I have a few questions regarding the post match analysis, feel free to answer as few as you would like:
- If my outcome is binary, can I simply adjust my model by adding
family = "binomial"
?
df_m2 <- MatchIt::match.data(df_match)
fit <- glm(outcome ~ hxcopd, data = df_m2, weights = weights, family = "binomial")`
lmtest::coeftest(fit, vcov. = sandwich::vcovHC)

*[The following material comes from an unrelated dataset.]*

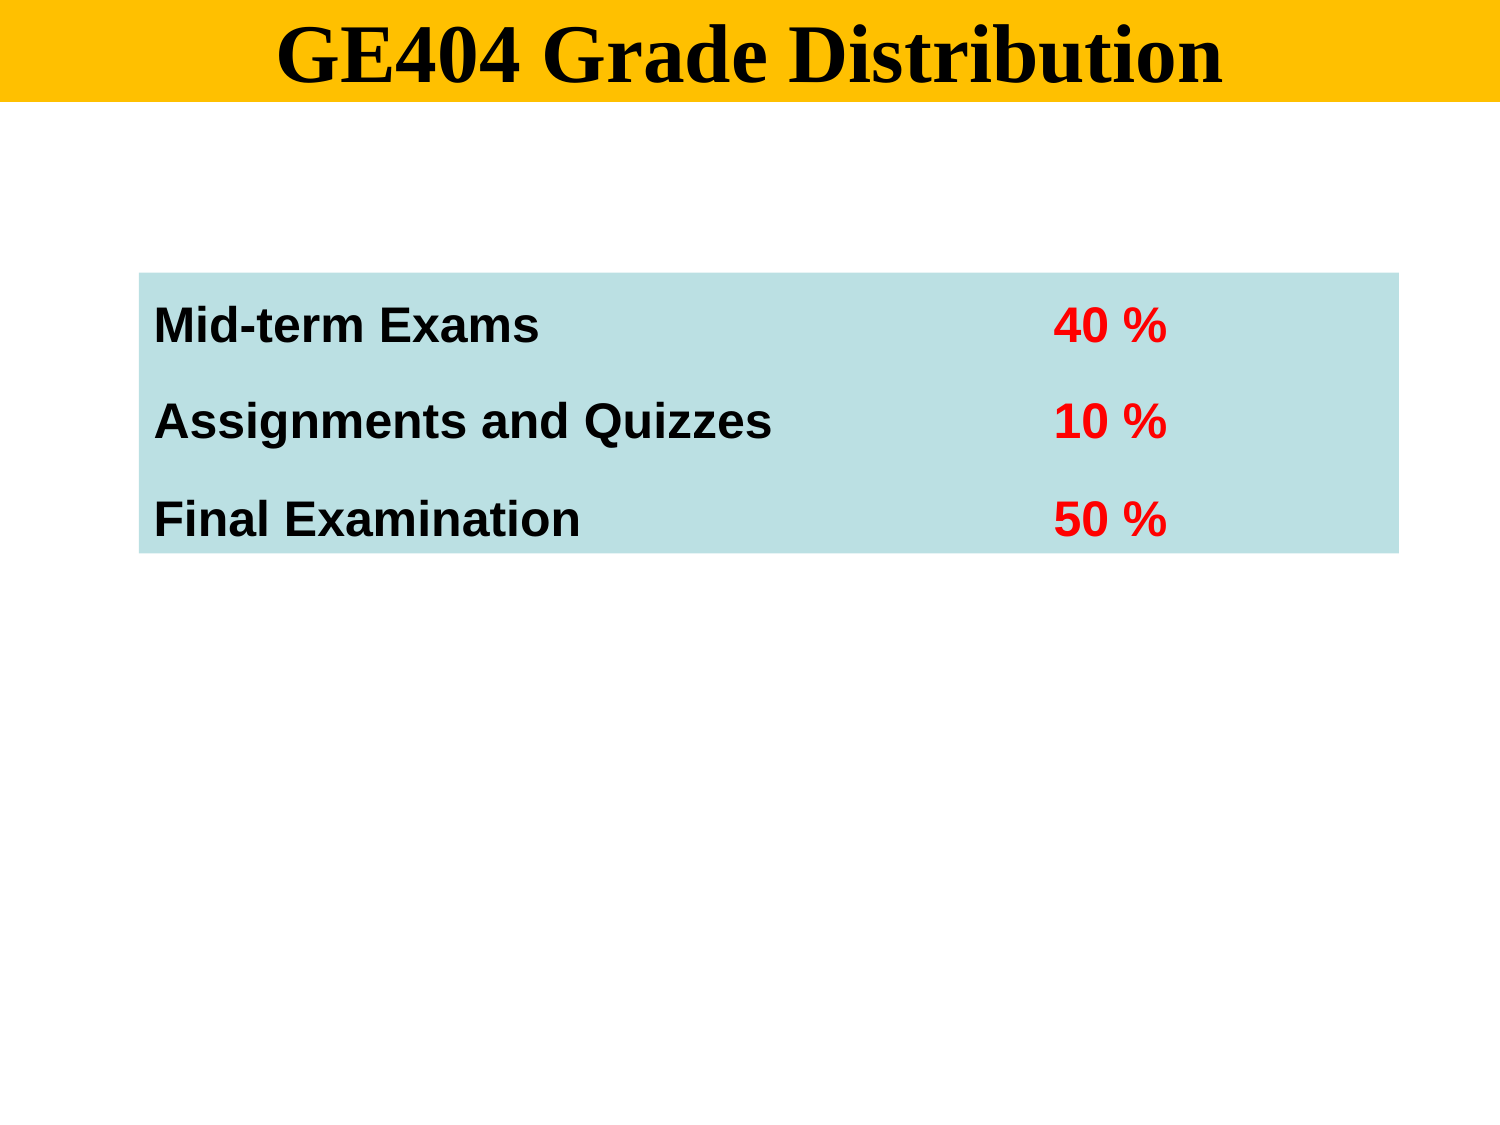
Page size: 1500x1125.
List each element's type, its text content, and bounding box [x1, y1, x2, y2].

title GE404 Grade Distribution [0, 0, 1500, 103]
text_box Mid-term Exams 40 % Assignments and Quizzes 10 % Final Examination 50 % [138, 272, 1399, 554]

lmtest::coefci(fit, vcov. = sandwich::vcovHC)
- Do I need to include any additional covariates in the formula
outcome ~ hxcopd
? My outcome is binomial but I am also interested to hear if the answer to this question depends on if my outcome is either binomial or continuous. Additionally, the explanatory variables are a mix of binomial, categorial, and continuous.
This cross-validated answer suggests that they do not need to be included if balance is obtained by pre-processing - but how can I validate that in my own data quantitatively to say that I am "balanced enough" not to include the covariates. The user then goes on to say doing it anyway is not a bad idea because it is "doubly robust", so does that make this discussion a moot point?
- If I set
replace = FALSE
andties = FALSE
so that my genetic matching is essentially nearest neighbor, would I even need the use ofglm
? Would it be valid just to directly compare the sample populations via hypothesis testing the outcome of interest (such as chi-square)?